Create documents with create
Use create to insert a document into a collection (container). Include partition key fields in document when the container is partitioned.
const baseUrl = "https://api.example.com/api/v1";
const tenantId = "<TENANT_ID>";
const apiKey = "<API_KEY>";
async function createOrderDocument(integrationId: string) {
const response = await fetch(`${baseUrl}/integrations/${encodeURIComponent(integrationId)}/execute`, {
method: "POST",
headers: {
"X-API-Key": apiKey,
"X-Tenant-ID": tenantId,
"Content-Type": "application/json",
},
body: JSON.stringify({
operation: "create",
collection: "orders",
document: {
id: "order-1024",
customer_id: "cust-1024",
status: "confirmed",
total_amount: 259.9
}
}),
});
if (!response.ok) throw new Error(`Request failed: ${response.status}`);
return response.json();
}curl -X POST "https://api.example.com/api/v1/integrations/<ENTITY_ID>/execute" \
-H "X-API-Key: <API_KEY>" \
-H "X-Tenant-ID: <TENANT_ID>" \
-H "Content-Type: application/json" \
-d '{
"operation": "create",
"collection": "orders",
"document": {
"id": "order-1024",
"customer_id": "cust-1024",
"status": "confirmed",
"total_amount": 259.9
}
}'
{
"success": true,
"document_count": 1,
"id": "order-1024",
"data": {
"id": "order-1024",
"status": "confirmed"
}
}
Query documents with query
Use query to run a SQL query against a collection. Keep projections narrow to reduce request unit consumption.

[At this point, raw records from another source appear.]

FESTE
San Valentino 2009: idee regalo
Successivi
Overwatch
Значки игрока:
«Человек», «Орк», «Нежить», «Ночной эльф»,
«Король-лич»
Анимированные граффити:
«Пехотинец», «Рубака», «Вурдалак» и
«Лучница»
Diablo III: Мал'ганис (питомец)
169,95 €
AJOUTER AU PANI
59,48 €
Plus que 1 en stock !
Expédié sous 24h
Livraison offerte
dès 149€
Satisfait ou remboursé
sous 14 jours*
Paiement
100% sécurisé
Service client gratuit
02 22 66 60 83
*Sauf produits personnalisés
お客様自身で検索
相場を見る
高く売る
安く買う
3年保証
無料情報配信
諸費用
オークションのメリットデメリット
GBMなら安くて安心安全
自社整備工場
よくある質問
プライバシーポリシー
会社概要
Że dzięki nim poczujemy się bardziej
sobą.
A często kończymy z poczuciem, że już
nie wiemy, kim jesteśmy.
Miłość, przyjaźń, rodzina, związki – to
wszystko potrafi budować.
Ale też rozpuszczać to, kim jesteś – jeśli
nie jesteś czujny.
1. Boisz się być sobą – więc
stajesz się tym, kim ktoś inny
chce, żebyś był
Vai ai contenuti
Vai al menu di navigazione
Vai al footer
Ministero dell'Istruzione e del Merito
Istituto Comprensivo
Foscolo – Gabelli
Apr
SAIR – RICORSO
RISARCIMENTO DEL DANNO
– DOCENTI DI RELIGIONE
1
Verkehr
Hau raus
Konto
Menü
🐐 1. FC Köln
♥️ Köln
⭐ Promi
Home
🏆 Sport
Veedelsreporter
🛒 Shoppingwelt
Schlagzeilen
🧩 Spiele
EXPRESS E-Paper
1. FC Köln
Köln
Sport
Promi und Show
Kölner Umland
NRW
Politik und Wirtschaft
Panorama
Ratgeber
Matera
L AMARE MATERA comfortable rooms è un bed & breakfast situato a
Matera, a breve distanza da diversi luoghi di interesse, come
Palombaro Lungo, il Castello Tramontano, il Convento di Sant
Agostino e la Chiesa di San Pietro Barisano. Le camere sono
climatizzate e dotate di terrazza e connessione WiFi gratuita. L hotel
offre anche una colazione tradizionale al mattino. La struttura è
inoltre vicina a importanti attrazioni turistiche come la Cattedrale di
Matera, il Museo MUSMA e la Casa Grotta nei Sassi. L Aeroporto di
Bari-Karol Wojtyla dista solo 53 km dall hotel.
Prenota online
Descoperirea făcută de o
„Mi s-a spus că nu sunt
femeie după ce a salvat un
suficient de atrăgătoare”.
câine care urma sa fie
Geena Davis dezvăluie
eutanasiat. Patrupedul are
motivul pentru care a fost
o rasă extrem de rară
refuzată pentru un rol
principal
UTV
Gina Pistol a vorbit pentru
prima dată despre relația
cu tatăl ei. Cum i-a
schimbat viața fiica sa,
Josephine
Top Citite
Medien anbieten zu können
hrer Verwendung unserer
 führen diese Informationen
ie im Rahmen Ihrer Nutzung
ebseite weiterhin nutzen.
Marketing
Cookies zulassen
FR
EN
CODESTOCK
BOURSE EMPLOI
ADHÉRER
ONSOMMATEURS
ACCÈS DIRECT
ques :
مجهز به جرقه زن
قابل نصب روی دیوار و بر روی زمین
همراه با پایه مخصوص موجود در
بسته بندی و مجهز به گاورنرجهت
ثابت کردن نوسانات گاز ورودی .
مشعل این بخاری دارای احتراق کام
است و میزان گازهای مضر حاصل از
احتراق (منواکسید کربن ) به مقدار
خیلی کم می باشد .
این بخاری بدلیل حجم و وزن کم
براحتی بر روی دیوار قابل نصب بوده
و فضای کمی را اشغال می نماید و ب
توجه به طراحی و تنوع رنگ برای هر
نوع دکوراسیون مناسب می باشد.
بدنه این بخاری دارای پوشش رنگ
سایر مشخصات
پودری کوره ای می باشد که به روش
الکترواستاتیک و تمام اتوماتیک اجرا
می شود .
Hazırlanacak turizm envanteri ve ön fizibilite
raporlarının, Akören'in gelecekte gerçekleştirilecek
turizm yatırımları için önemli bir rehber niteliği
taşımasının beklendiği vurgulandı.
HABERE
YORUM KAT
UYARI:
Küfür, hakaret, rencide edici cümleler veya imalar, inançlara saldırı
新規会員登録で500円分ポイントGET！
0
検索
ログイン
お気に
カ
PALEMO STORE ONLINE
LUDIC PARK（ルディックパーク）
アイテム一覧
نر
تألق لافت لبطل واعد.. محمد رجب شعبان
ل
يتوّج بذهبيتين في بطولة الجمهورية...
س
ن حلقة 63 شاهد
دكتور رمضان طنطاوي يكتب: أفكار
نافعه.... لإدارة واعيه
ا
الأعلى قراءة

const baseUrl = "https://api.example.com/api/v1";
const tenantId = "<TENANT_ID>";
const apiKey = "<API_KEY>";
async function listConfirmedOrders(integrationId: string) {
const response = await fetch(`${baseUrl}/integrations/${encodeURIComponent(integrationId)}/execute`, {
method: "POST",
headers: {
"X-API-Key": apiKey,
"X-Tenant-ID": tenantId,
"Content-Type": "application/json",
},
body: JSON.stringify({
operation: "query",
collection: "orders",
query: "SELECT * FROM c WHERE c.status = 'confirmed'"
}),
});
if (!response.ok) throw new Error(`Request failed: ${response.status}`);
return response.json();
}curl -X POST "https://api.example.com/api/v1/integrations/<ENTITY_ID>/execute" \
-H "X-API-Key: <API_KEY>" \
-H "X-Tenant-ID: <TENANT_ID>" \
-H "Content-Type: application/json" \
-d '{
"operation": "query",
"collection": "orders",
"query": "SELECT * FROM c WHERE c.status = '\''confirmed'\''"
}'
{
"success": true,
"document_count": 2,
"documents": [
{"id": "order-1024", "status": "confirmed"},
{"id": "order-1025", "status": "confirmed"}
],
"data": {
"Documents": [
{"id": "order-1024", "status": "confirmed"},
{"id": "order-1025", "status": "confirmed"}
]
}
}
Other operations
| Operation | Purpose | Required callData |
|---|---|---|
get | Read one document by id | collection, id |
update | Replace a document | collection, id, document |
delete | Delete a document | collection, id |
test | Validate credentials via GET /dbs | (none) |
Reliability and best practices
Authentication failures usually come from invalid account keys or endpoint mismatches, while request failures often come from collection name errors and malformed query text. Validate target database and collection names before rollout, and use test for pre-deployment checks.
For production stability, monitor throughput usage and implement retry logic for throttling responses. Smaller, targeted queries and predictable partitioning patterns usually improve both latency and cost control.